● YOUR ASSIGNMENT
Every line in the records below with the string "KiCad" is to be copied out.

● DATASET
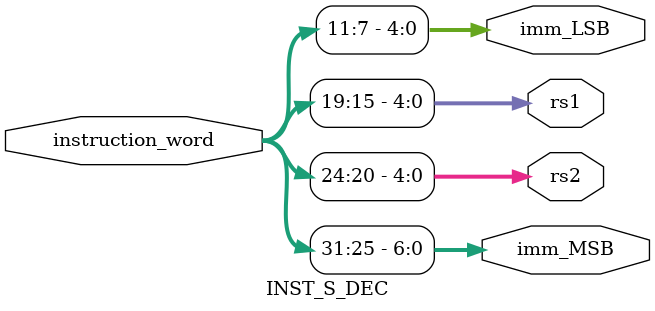
<source format=v>
/*
This module can perform instruction decoding for all S-type instructions
The module outputs the register addresses, MSB and LSB immediate values after decoding
*/

module INST_S_DEC (
    input[31:0] instruction_word,
    output reg[6:0] imm_MSB,
    output reg[4:0] rs2,
    output reg[4:0] rs1,
    output reg[4:0] imm_LSB
);

    always@(instruction_word)
        begin
            imm_MSB = instruction_word[31:25];
            rs2 = instruction_word[24:20];
            rs1 = instruction_word[19:15];
            imm_LSB = instruction_word[11:7];
        end
    
endmodule
</source>
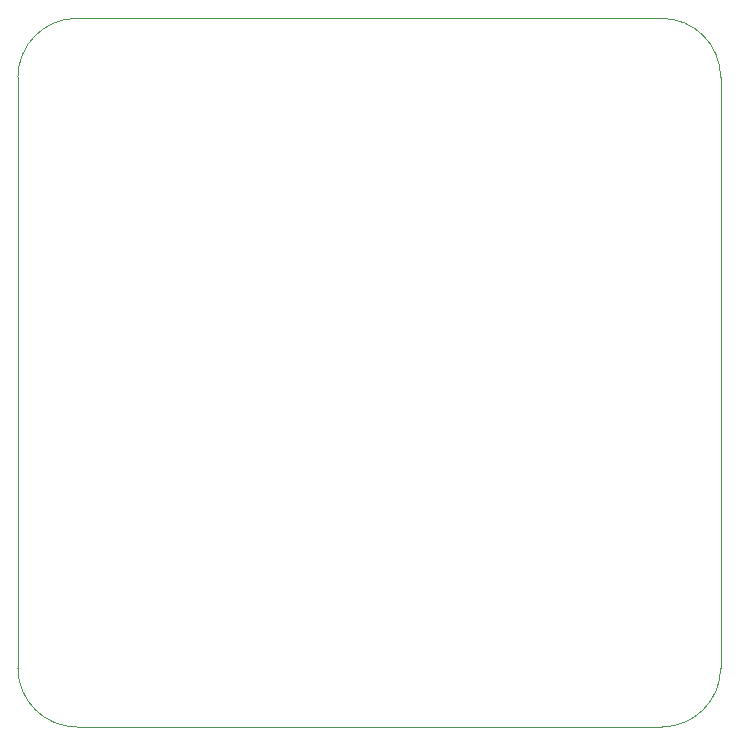
<source format=gm1>
%TF.GenerationSoftware,KiCad,Pcbnew,(6.0.5)*%
%TF.CreationDate,2022-09-03T12:51:18+02:00*%
%TF.ProjectId,hyperram_asic,68797065-7272-4616-9d5f-617369632e6b,rev?*%
%TF.SameCoordinates,Original*%
%TF.FileFunction,Profile,NP*%
%FSLAX46Y46*%
G04 Gerber Fmt 4.6, Leading zero omitted, Abs format (unit mm)*
G04 Created by KiCad (PCBNEW (6.0.5)) date 2022-09-03 12:51:18*
%MOMM*%
%LPD*%
G01*
G04 APERTURE LIST*
%TA.AperFunction,Profile*%
%ADD10C,0.050000*%
%TD*%
G04 APERTURE END LIST*
D10*
X197000000Y-129300000D02*
G75*
G03*
X202000000Y-124300000I0J5000000D01*
G01*
X142500000Y-124300000D02*
G75*
G03*
X147500000Y-129300000I5000000J0D01*
G01*
X147500000Y-69300000D02*
G75*
G03*
X142500000Y-74300000I0J-5000000D01*
G01*
X142500000Y-74300000D02*
X142500000Y-124300000D01*
X202000000Y-74300000D02*
G75*
G03*
X197000000Y-69300000I-5000000J0D01*
G01*
X197000000Y-129300000D02*
X147500000Y-129300000D01*
X202000000Y-124300000D02*
X202000000Y-74300000D01*
X147500000Y-69300000D02*
X197000000Y-69300000D01*
M02*

</source>
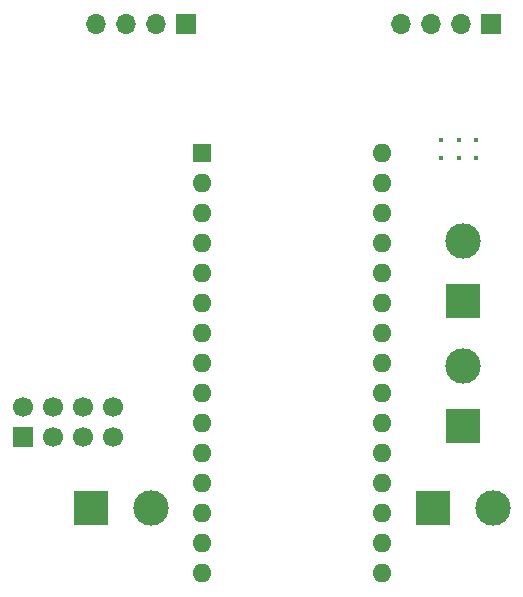
<source format=gbr>
%TF.GenerationSoftware,KiCad,Pcbnew,(6.0.9)*%
%TF.CreationDate,2023-02-05T07:26:13+11:00*%
%TF.ProjectId,SumoBotPCBA001,53756d6f-426f-4745-9043-42413030312e,rev?*%
%TF.SameCoordinates,Original*%
%TF.FileFunction,Soldermask,Bot*%
%TF.FilePolarity,Negative*%
%FSLAX46Y46*%
G04 Gerber Fmt 4.6, Leading zero omitted, Abs format (unit mm)*
G04 Created by KiCad (PCBNEW (6.0.9)) date 2023-02-05 07:26:13*
%MOMM*%
%LPD*%
G01*
G04 APERTURE LIST*
%ADD10R,1.600000X1.600000*%
%ADD11O,1.600000X1.600000*%
%ADD12R,1.700000X1.700000*%
%ADD13C,1.700000*%
%ADD14R,3.000000X3.000000*%
%ADD15C,3.000000*%
%ADD16C,0.380000*%
%ADD17O,1.700000X1.700000*%
G04 APERTURE END LIST*
D10*
%TO.C,A1*%
X162390000Y-91950000D03*
D11*
X162390000Y-94490000D03*
X162390000Y-97030000D03*
X162390000Y-99570000D03*
X162390000Y-102110000D03*
X162390000Y-104650000D03*
X162390000Y-107190000D03*
X162390000Y-109730000D03*
X162390000Y-112270000D03*
X162390000Y-114810000D03*
X162390000Y-117350000D03*
X162390000Y-119890000D03*
X162390000Y-122430000D03*
X162390000Y-124970000D03*
X162390000Y-127510000D03*
X177630000Y-127510000D03*
X177630000Y-124970000D03*
X177630000Y-122430000D03*
X177630000Y-119890000D03*
X177630000Y-117350000D03*
X177630000Y-114810000D03*
X177630000Y-112270000D03*
X177630000Y-109730000D03*
X177630000Y-107190000D03*
X177630000Y-104650000D03*
X177630000Y-102110000D03*
X177630000Y-99570000D03*
X177630000Y-97030000D03*
X177630000Y-94490000D03*
X177630000Y-91950000D03*
%TD*%
D12*
%TO.C,U2*%
X147175000Y-116000000D03*
D13*
X147175000Y-113460000D03*
X149715000Y-116000000D03*
X149715000Y-113460000D03*
X152255000Y-116000000D03*
X152255000Y-113460000D03*
X154795000Y-116000000D03*
X154795000Y-113460000D03*
%TD*%
D14*
%TO.C,J2*%
X152960000Y-122000000D03*
D15*
X158040000Y-122000000D03*
%TD*%
D16*
%TO.C,U3*%
X184100000Y-90850000D03*
X185600000Y-92350000D03*
X182600000Y-90850000D03*
X182600000Y-92350000D03*
X185600000Y-90850000D03*
X184100000Y-92350000D03*
%TD*%
D12*
%TO.C,J5*%
X186820000Y-81000000D03*
D17*
X184280000Y-81000000D03*
X181740000Y-81000000D03*
X179200000Y-81000000D03*
%TD*%
D14*
%TO.C,J4*%
X184500000Y-115040000D03*
D15*
X184500000Y-109960000D03*
%TD*%
D14*
%TO.C,J1*%
X181960000Y-122000000D03*
D15*
X187040000Y-122000000D03*
%TD*%
D12*
%TO.C,J6*%
X161000000Y-81000000D03*
D17*
X158460000Y-81000000D03*
X155920000Y-81000000D03*
X153380000Y-81000000D03*
%TD*%
D14*
%TO.C,J3*%
X184500000Y-104472500D03*
D15*
X184500000Y-99392500D03*
%TD*%
M02*

</source>
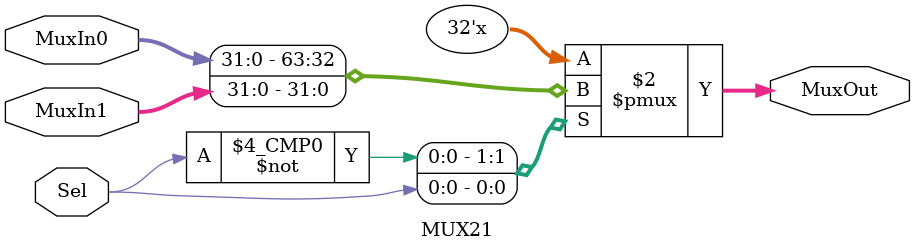
<source format=v>
`timescale 1ns / 1ps
module MUX21(MuxOut, MuxIn0, MuxIn1, Sel);

parameter WORD_SIZE = 32;

input [WORD_SIZE-1:0] MuxIn0, MuxIn1;
input Sel;
output reg [WORD_SIZE-1:0] MuxOut;


always @ (Sel, MuxIn0, MuxIn1)				
	
	begin
		case (Sel)
			1'b0: MuxOut = MuxIn0;
			1'b1: MuxOut = MuxIn1; 
			
		endcase
	end
 endmodule

</source>
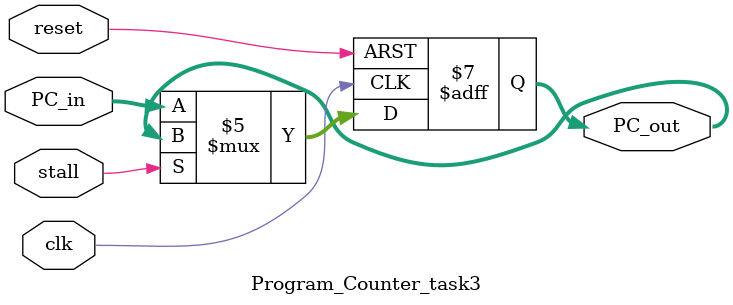
<source format=v>
module Program_Counter_task3(
  input [63:0] PC_in,
  input clk,
  input reset,
  input stall, 
  output reg [63:0] PC_out);
  
  always @(posedge clk or posedge reset)
    begin
      if (reset==1'b1)
        begin        
          PC_out = 64'd0;
        end
      else if (stall == 1'b0) 
        begin 
          PC_out = PC_in;
        end
    end
endmodule


</source>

● RESULT OF THE TASK
%TF.GenerationSoftware,KiCad,Pcbnew,(6.0.5)*%
G04 Created by KiCad (PCBNEW (6.0.5)) date 2022-09-03 12:51:18*
%TF.GenerationSoftware,KiCad,Pcbnew,(6.0.9)*%
G04 Created by KiCad (PCBNEW (6.0.9)) date 2023-02-05 07:26:13*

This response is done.